AA World Services has stated directly that members find they can get and stay sober when they look for a power greater than themselves, “whether that be a god, spiritual principles, nature, or the fellowship itself.” There is complete freedom for each person to decide what that means. Some members use the group itself as their higher power. Others point to the natural world, to the collective wisdom of people in recovery, or simply to the idea that they alone were not enough to solve the problem. The common thread isn’t theology. It’s the recognition that relying solely on your own willpower hadn’t worked, and that something outside yourself could help.

What the Evidence Says About Effectiveness

For decades, AA operated largely on anecdotal success stories. That changed with a major Cochrane review, one of the most rigorous forms of scientific analysis, which examined multiple randomized controlled trials comparing AA and 12-step programs to other established treatments like cognitive behavioral therapy.

The findings were striking.
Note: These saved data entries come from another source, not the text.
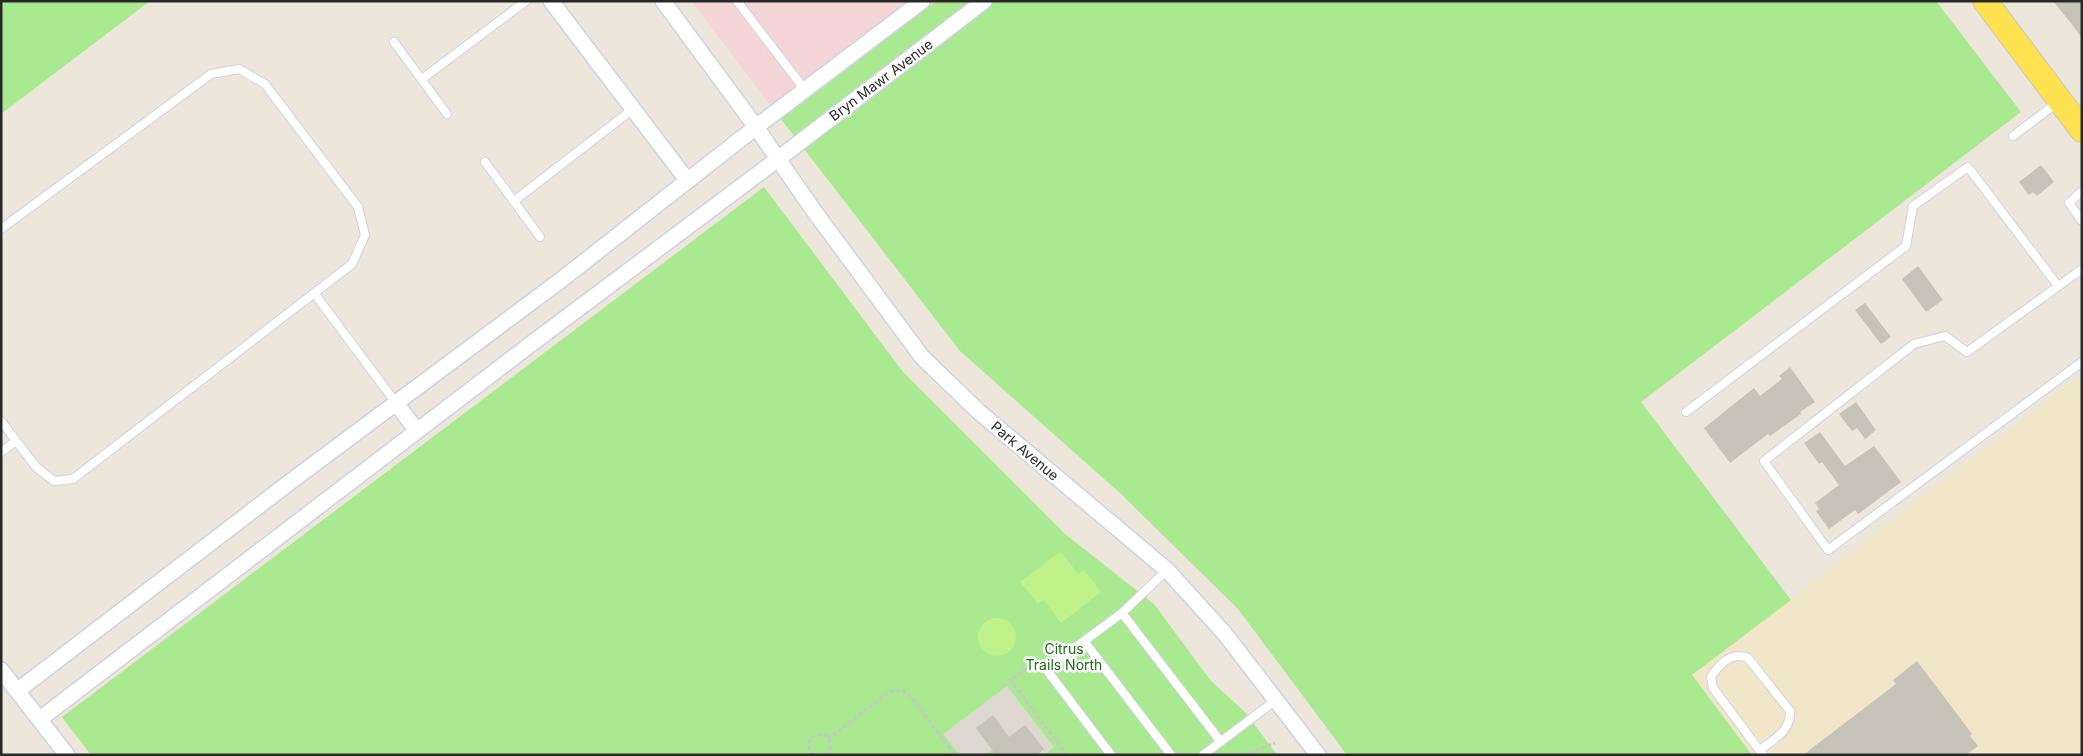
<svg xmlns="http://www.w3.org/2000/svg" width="2083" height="756" viewBox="0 0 2083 756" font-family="Inter,sans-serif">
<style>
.education{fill:#f1e6c7}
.medical{fill:#f5d6d6}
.green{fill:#a9e990}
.pitch{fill:#bff28b}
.plaza{fill:#ddd9d1;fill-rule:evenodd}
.building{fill:#c8c3b9}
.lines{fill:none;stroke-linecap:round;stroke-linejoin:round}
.lane-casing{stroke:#cfd1e4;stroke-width:10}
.street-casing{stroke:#cfd1e4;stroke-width:18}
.primary-casing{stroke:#c7c7c7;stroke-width:26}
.path{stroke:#c7c7c7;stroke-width:3;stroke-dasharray:4 2.5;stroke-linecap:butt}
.lane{stroke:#fff;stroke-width:8}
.street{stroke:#fff;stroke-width:15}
.primary{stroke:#fee14e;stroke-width:24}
.labels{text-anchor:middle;stroke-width:5;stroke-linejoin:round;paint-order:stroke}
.street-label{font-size:14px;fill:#292929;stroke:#fff}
.park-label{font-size:14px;fill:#1f6d13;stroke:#fff}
</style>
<rect width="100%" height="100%" fill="#ede6da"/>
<!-- education -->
<path class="education" d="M2082,374v381h-330l-60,-80z"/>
<!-- medical -->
<path class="medical" d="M691,1h245l-155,118z"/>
<!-- green -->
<path class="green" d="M1,1h149l-149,113z
M936,1h1000l85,111 -380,290 150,198 -99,75 60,80h-405l-109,-146 -118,-116 -160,-142 -179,-232z
M764,187l139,185 162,162 89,70 57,77 35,32 31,42h-1186l-29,-38z"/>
<!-- pitch -->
<path class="pitch" d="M1061,551l17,23 6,-4 17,22 -40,31 -17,-23 -6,4 -18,-22z
M978 637a19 19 0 1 1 38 0a19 19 0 1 1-38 0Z"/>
<!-- plaza -->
<path class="plaza" d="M1007,686l47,61 -10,8 -51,-6 -7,6h-26l-17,-21zM993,715l8,11 -17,13 -8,-11z"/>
<!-- building -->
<path class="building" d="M2053,1h29v37l-12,-16z
M2041,165l13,17 -17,14 -4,-4 -4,3 -10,-13z
M1918,266l25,34 -17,12 -24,-33z
M1865,303l26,34 -10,7 -26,-34z
M1790,367l25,35 -15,10 1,2 -31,22 -2,-2 -38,29 -26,-35 50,-40 6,8 22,-17 -3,-3z
M1856,402l20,28 -11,9 -8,-11 -5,3 -13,-17z
M1820,432l25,34 29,-20 27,36 -43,32 -3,-4 -26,19 -13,-18 3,-2 -4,-6 24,-18 -17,-23 -3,2 -15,-21z
M1917,661l55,73 -2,2 8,10 -12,9h-163l93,-71 -3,-4z
M993,715l16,22 16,-12 19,24 -7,6h-41l-20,-27z"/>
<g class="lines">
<!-- lane casing -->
<g class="lane-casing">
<path id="lane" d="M737,1l68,89
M394,42l53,72
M422,79l104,-78
M2013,136l45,-34
M485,162l55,75
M2082,191l-13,12 13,18
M514,201l119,-92
M1,229l210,-155 28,-5 26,15 93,123 7,28 -13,29 -279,215 -19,2 -18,-14 -35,-46
M2082,269l-115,83 -22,-16 -31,8 -150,117 64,89 254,-188
M314,293l82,110
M1686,412l220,-166 7,-40 55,-39 90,119
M1,452l15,-11
M1122,613l99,129
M1084,641l87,114
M1760,750c14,-11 31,-19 30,-39l-42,-53c-16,-7 -28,5 -37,19l2,11 50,67
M1111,755l-65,-86 76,-56 45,-43
M1203,755l73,-55"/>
</g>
<!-- street casing -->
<g class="street-casing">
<path id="street" d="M551,1l136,179
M663,1l93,126 58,84 108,146 57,55 188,158 58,64 93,121
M396,403l21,28
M1,670l66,85
M17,691l273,-209 271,-202 195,-153 166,-126
M40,719l491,-375 247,-185 206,-158"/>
</g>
<!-- primary casing -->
<g class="primary-casing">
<path id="primary" d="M1985,1l97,129"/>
</g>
<!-- path -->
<path class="path" d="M1037,661l-27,19 57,75
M828,739l62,-48h13l8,6 44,58
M814,755c-18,-17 15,-30 16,-11 1,5 -2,8 -5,11
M1243,755l32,-12"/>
<!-- lane -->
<use href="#lane" class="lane"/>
<!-- street -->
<use href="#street" class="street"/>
<!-- primary -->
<use href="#primary" class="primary"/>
</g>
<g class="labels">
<!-- street labels -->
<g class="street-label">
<text transform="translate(881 80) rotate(-37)" y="5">Bryn Mawr Avenue</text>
<text transform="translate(1025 451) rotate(40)" y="5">Park Avenue</text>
</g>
<!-- park labels -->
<g class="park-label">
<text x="1064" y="654">Citrus<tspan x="1064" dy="16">Trails North</tspan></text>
</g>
</g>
<!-- border -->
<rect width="2083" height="756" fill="none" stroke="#292929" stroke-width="5"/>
</svg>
AA and related 12-step programs improved rates of continuous abstinence at 12 months by about 21% compared to other clinical interventions, based on high-certainty evidence. That advantage held at both 24 and 36 months. At the two-year mark, people in 12-step programs were abstinent nearly 13 more days per 100 days than those in comparison treatments. For measures like drinking intensity and alcohol-related consequences, the programs performed about equally well as professional therapy.

Longitudinal data tells a similar story. About 50% of people who attended AA meetings were abstinent at one year, and that rate held steady at three and eight years. Among those who sustained regular attendance (27 weeks or more per year), 70% were abstinent at a 16-year follow-up. Consistent, long-term participation appears to be the key variable. People who attend sporadically tend to have outcomes that look more like those of people who never attended at all.

One notable finding is that AA achieves these results at essentially no cost to the participant, while clinical therapy programs can be expensive. The Cochrane review noted that AA’s ability to match or exceed professional treatments while being free and widely available makes it a uniquely cost-effective option.